▸ Ação necessária
Separe e copie cada linha abaixo em que aparece a palavra "validation". Maiúsculas e minúsculas contam.

▸ Dados do exercício
◆ ◆ ◆
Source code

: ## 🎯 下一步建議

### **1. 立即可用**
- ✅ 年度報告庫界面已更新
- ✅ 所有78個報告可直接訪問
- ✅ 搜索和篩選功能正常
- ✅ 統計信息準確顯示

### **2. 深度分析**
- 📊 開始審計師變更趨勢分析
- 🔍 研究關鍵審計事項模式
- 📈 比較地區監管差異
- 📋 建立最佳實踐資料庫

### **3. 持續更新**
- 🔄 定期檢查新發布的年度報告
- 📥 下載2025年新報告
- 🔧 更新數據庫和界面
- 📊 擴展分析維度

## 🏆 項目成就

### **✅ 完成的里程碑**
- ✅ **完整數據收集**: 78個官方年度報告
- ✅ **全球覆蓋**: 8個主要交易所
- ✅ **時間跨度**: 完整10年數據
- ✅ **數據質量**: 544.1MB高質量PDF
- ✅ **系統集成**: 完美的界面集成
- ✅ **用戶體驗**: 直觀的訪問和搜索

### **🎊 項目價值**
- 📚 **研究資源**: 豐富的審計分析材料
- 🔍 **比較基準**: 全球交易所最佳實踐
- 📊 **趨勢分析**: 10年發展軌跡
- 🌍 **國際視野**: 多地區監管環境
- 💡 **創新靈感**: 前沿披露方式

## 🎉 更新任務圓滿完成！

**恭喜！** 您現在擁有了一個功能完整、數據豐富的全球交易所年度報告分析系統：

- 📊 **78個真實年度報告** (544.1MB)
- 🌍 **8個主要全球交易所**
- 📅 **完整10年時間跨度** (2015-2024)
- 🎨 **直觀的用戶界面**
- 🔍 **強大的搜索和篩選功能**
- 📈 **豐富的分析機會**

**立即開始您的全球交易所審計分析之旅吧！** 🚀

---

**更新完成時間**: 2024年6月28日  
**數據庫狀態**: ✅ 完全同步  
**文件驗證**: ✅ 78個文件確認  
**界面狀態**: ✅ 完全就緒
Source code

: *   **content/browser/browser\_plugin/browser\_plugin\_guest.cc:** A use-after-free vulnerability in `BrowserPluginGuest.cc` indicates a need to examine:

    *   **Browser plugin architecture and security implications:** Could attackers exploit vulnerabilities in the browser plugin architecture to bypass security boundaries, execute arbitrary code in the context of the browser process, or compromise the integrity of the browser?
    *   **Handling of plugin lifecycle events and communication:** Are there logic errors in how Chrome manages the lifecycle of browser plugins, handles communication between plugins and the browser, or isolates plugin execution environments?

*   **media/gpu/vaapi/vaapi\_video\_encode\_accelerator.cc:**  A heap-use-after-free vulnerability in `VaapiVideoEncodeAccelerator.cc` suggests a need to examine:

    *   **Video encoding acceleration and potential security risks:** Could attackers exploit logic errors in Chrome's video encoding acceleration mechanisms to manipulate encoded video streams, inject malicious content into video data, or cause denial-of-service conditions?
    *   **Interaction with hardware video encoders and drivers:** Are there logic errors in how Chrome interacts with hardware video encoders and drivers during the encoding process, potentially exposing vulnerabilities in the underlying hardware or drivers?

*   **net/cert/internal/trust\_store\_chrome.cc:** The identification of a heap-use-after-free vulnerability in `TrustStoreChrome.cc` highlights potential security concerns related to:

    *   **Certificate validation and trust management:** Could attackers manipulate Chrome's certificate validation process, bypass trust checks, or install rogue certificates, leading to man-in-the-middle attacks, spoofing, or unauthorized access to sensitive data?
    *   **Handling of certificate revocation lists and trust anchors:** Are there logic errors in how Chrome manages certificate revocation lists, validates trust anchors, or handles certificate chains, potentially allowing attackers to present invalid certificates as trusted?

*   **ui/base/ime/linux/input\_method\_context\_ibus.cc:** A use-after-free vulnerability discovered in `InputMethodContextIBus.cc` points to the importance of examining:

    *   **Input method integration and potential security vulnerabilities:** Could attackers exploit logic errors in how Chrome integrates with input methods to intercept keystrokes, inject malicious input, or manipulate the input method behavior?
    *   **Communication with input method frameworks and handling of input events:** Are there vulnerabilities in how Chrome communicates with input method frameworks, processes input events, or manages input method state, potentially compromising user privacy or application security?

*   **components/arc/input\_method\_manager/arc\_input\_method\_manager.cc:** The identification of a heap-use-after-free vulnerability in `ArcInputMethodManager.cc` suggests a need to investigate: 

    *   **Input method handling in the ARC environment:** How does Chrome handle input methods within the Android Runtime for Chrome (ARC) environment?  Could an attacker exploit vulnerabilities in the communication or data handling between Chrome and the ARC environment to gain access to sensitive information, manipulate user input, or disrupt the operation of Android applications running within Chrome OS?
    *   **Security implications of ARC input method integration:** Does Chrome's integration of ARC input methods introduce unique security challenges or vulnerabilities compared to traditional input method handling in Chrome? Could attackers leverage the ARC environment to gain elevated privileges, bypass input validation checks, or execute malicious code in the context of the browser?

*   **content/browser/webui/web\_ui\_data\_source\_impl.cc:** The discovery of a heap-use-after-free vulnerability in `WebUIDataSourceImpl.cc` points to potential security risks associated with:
◆ ◆ ◆
▸ Resposta
    *   **Certificate validation and trust management:** Could attackers manipulate Chrome's certificate validation process, bypass trust checks, or install rogue certificates, leading to man-in-the-middle attacks, spoofing, or unauthorized access to sensitive data?
    *   **Security implications of ARC input method integration:** Does Chrome's integration of ARC input methods introduce unique security challenges or vulnerabilities compared to traditional input method handling in Chrome? Could attackers leverage the ARC environment to gain elevated privileges, bypass input validation checks, or execute malicious code in the context of the browser?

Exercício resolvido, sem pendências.